[start of Text]
# Slimey Okra?



## Curtis B (Aug 15, 2008)

I blanched some okra last night to freeze, and after cooling it was very slimy. I know I boiled the right amount of time(3 min small, 4 min large), and then immediatly into an ice bath. The slime looked like something off of a horror movie. Did I do something wrong, or is that normal? I went ahead and froze it, hoping it is alright.


----------



## Belfrybat (Feb 21, 2003)

That is the nature of okra -- it slimes very well. :yuck:

To prevent slime, freeze whole with the caps left on. I leave 1/4" of stem on mine. I also add a bit of vinegar to the water I'm blanching in and that helps a lot.


----------



## Guest (Aug 14, 2011)

I went to some peoples house one time that actually served it like that(whole and slimy). I was thinking "Ya'll ain't from around here, are ya?"


----------



## Kmac15 (May 19, 2007)

MMMM okra will make you do things you never thought possible. Stew with tomatoes or use something to absorb the slime (like a breading) and fry.


----------



## Curtis B (Aug 15, 2008)

So, is it because I cut the caps off? I didn't slice it until after blanching. When I make gumbo this winter it will not make it slimy will it? It's my first time with okra, case you couldn't tell.


----------



## Kmac15 (May 19, 2007)

Okra is slimy...just nature of the beast. It will be great in your gumbo.


----------



## Belfrybat (Feb 21, 2003)
[end of Text]
[start of Data listing]
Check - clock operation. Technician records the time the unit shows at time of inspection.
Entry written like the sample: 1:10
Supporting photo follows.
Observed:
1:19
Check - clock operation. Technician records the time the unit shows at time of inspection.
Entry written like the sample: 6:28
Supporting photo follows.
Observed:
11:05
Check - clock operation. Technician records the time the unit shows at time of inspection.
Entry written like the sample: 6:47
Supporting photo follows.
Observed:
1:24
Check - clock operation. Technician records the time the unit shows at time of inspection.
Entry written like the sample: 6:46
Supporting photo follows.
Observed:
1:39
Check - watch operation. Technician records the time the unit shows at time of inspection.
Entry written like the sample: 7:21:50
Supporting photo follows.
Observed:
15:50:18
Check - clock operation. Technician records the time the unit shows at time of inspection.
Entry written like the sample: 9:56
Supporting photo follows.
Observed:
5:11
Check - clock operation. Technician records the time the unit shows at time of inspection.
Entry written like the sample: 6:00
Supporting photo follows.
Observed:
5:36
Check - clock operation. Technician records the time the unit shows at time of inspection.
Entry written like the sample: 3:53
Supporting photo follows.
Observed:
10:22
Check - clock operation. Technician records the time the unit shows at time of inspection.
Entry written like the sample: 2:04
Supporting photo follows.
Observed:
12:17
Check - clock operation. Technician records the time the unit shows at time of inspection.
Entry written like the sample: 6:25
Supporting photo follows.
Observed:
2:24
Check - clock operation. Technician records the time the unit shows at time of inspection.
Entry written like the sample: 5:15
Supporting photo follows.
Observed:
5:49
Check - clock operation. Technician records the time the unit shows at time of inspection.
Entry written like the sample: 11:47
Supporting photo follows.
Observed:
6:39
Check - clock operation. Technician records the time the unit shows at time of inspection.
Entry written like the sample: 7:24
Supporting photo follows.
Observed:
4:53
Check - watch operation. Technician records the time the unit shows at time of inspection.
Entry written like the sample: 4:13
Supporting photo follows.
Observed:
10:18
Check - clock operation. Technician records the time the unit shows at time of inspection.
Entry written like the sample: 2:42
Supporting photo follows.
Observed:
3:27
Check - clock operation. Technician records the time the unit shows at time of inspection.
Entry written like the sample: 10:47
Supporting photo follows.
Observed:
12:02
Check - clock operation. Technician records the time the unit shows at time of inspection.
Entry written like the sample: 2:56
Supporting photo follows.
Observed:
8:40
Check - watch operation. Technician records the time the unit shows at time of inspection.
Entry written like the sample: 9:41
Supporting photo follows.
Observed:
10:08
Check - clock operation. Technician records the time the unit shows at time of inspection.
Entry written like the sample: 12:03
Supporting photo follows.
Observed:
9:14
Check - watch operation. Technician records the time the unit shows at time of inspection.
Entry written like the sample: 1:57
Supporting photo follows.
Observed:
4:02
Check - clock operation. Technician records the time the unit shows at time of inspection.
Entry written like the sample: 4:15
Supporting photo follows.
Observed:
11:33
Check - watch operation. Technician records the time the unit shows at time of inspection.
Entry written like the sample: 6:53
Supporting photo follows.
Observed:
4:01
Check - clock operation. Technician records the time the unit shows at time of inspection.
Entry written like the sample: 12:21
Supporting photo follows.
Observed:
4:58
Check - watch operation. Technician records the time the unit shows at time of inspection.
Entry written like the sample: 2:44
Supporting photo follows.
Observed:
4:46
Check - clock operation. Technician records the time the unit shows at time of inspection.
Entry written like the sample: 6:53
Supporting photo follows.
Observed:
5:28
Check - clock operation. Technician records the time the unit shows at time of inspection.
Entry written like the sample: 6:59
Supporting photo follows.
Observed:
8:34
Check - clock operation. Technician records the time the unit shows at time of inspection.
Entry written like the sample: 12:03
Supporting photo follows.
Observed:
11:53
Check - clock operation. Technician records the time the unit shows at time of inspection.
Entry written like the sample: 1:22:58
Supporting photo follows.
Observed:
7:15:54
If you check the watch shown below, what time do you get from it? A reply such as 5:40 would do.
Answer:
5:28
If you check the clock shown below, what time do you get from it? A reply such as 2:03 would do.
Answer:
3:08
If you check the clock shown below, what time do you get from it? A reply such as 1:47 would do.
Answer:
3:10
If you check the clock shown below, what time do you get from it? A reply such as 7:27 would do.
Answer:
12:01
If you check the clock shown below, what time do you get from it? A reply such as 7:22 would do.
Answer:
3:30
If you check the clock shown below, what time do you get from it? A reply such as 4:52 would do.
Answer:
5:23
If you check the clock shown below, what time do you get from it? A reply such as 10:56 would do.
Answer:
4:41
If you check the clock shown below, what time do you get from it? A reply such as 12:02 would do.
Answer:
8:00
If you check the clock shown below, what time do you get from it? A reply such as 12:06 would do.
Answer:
[end of Data listing]
▶ Stated goal 1
Reproduce the entries word for word, beginning with the line that contains "1:47 would do." and ending with the last line of the entries.
▶ Stated goal 2
Write the next part of the thread about slimy okra, picking up right after its final line.

▶ Output 1
If you check the clock shown below, what time do you get from it? A reply such as 1:47 would do.
Answer:
3:10
If you check the clock shown below, what time do you get from it? A reply such as 7:27 would do.
Answer:
12:01
If you check the clock shown below, what time do you get from it? A reply such as 7:22 would do.
Answer:
3:30
If you check the clock shown below, what time do you get from it? A reply such as 4:52 would do.
Answer:
5:23
If you check the clock shown below, what time do you get from it? A reply such as 10:56 would do.
Answer:
4:41
If you check the clock shown below, what time do you get from it? A reply such as 12:02 would do.
Answer:
8:00
If you check the clock shown below, what time do you get from it? A reply such as 12:06 would do.
Answer:

▶ Output 2
Curtis B said:


> So, is it because I cut the caps off? I didn't slice it until after blanching. When I make gumbo this winter it will not make it slimy will it? It's my first time with okra, case you couldn't tell.


Yes, cutting the caps off releases the slime. I freeze mine whole and when I get ready to use it, I'll either cut off the caps or slice. 
It should do fine in gumbo as the slime will be broken down by the tomatoes. 

Another trick, I haven't tried for okra but use for other veggies is to microwave blanch. Put a small amount of water in a bowl, then the okra, cover and nuke for a few minutes to steam blanch. Chill as usual. It might cut down on the slime.


----------



## motdaugrnds (Jul 3, 2002)

I never blanch okra. Just cut off stems and freeze on wax paper; then bag. (When ready to cook, don't defrost; just cook.)

When cooking, I can add stewed tomatoes to "whole" okra, which cuts the slime; or I can slice okra, season and roll in cornmeal to fry...no slime there either.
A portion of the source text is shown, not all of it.